Mr. Chairman, the fires that are fought are done, not with zones, but more with the idea that we should protect those things that we value out there. If there are people out on the land who are at risk from fires, then that
would take priority. If there is real property, like trap lines, outpost camps, cabins, property or people, once we identify them, we assign resources to protect them. If we identify fires as they start, if they are in the area rich in wildlife, prime registered trapping areas, again, those are the ones that would take precedence. If they are in a good timber area, then we will fight them.
If a fire starts in the middle of muskeg, for instance, I don't know if the community will want to fight it, then again they might. It is a judgement call that people have to make depending on the value of it. In some cases, people have no objections to certain areas burning. We are looking at doing prescribed burns. Some areas, like Mills Lake, which is just south of Providence on the Mackenzie River, we could get rid of many willows that are starting to overgrow so that it is cutting into the habitat of the ducks and geese that fly through there in the spring and fall. There is a need to let burns happen in some of the prairie areas that are the habitat of buffalo. We don't do it according to zones.

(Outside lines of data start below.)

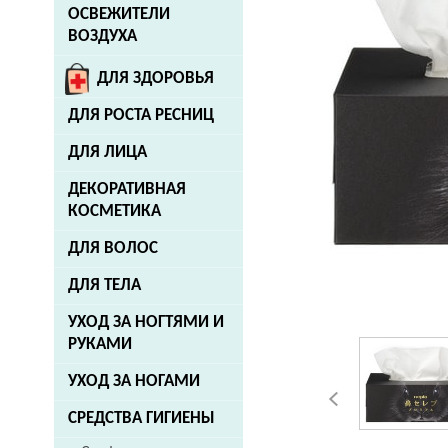
ОСВЕЖИТЕЛИ
ВОЗДУХА
ДЛЯ ЗДОРОВЬЯ
ДЛЯ РОСТА РЕСНИЦ
ДЛЯ ЛИЦА
ДЕКОРАТИВНАЯ
КОСМЕТИКА
ДЛЯ ВОЛОС
ДЛЯ ТЕЛА
УХОД ЗА НОГТЯМИ И
РУКАМИ
УХОД ЗА НОГАМИ
СРЕДСТВА ГИГИЕНЫ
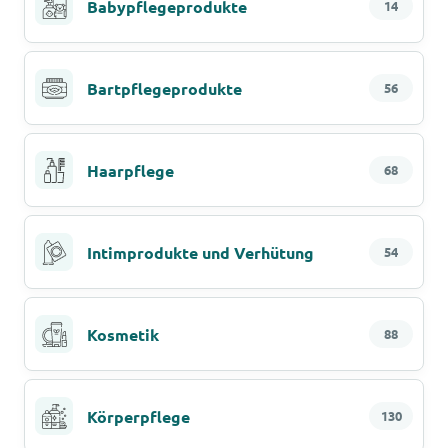
Babypflegeprodukte
14
Bartpflegeprodukte
56
Haarpflege
68
Intimprodukte und Verhütung
54
Kosmetik
88
Körperpflege
130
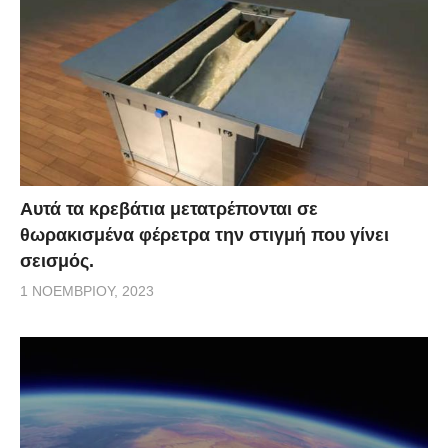
Αυτά τα κρεβάτια μετατρέπονται σε
θωρακισμένα φέρετρα την στιγμή που γίνει
σεισμός.
1 ΝΟΕΜΒΡΊΟΥ, 2023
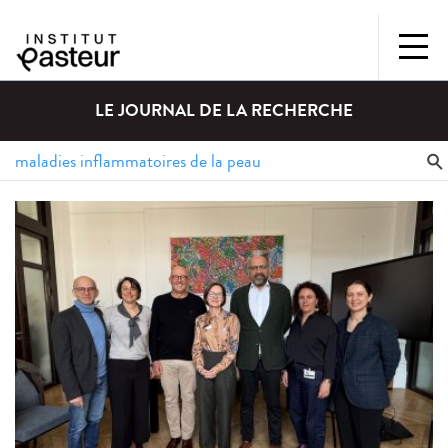
LE JOURNAL DE LA RECHERCHE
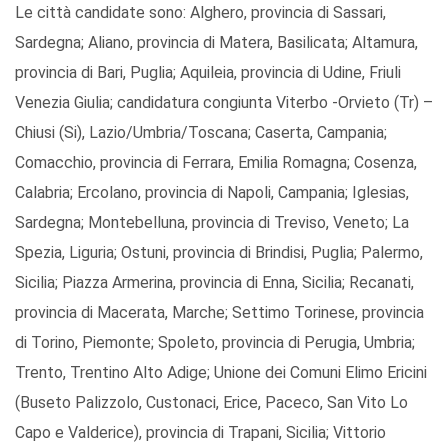
Le città candidate sono: Alghero, provincia di Sassari,
Sardegna; Aliano, provincia di Matera, Basilicata; Altamura,
provincia di Bari, Puglia; Aquileia, provincia di Udine, Friuli
Venezia Giulia; candidatura congiunta Viterbo -Orvieto (Tr) –
Chiusi (Si), Lazio/Umbria/Toscana; Caserta, Campania;
Comacchio, provincia di Ferrara, Emilia Romagna; Cosenza,
Calabria; Ercolano, provincia di Napoli, Campania; Iglesias,
Sardegna; Montebelluna, provincia di Treviso, Veneto; La
Spezia, Liguria; Ostuni, provincia di Brindisi, Puglia; Palermo,
Sicilia; Piazza Armerina, provincia di Enna, Sicilia; Recanati,
provincia di Macerata, Marche; Settimo Torinese, provincia
di Torino, Piemonte; Spoleto, provincia di Perugia, Umbria;
Trento, Trentino Alto Adige; Unione dei Comuni Elimo Ericini
(Buseto Palizzolo, Custonaci, Erice, Paceco, San Vito Lo
Capo e Valderice), provincia di Trapani, Sicilia; Vittorio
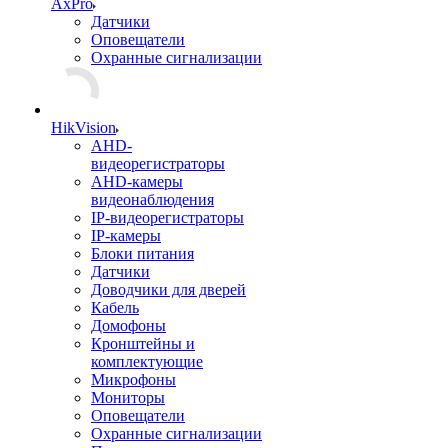
AxPro
Датчики
Оповещатели
Охранные сигнализации
HikVision
AHD-
видеорегистраторы
AHD-камеры
видеонаблюдения
IP-видеорегистраторы
IP-камеры
Блоки питания
Датчики
Доводчики для дверей
Кабель
Домофоны
Кронштейны и
комплектующие
Микрофоны
Мониторы
Оповещатели
Охранные сигнализации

There is much local involvement, as much as we can. There is always the suggestion that, sometimes, if a fire is too small, you leave it. Half a day later, it is an enormous fire. You thought it was going to rain, it doesn't. You think the wind is not going to pick up and it does. The wind changes direction, sort of driving it towards a lake and it drives it the other way. Those are all conditions people are always beating on the department for making the mistakes. There have also been some good decisions made in some cases. We just never bothered to mention them. Thank you.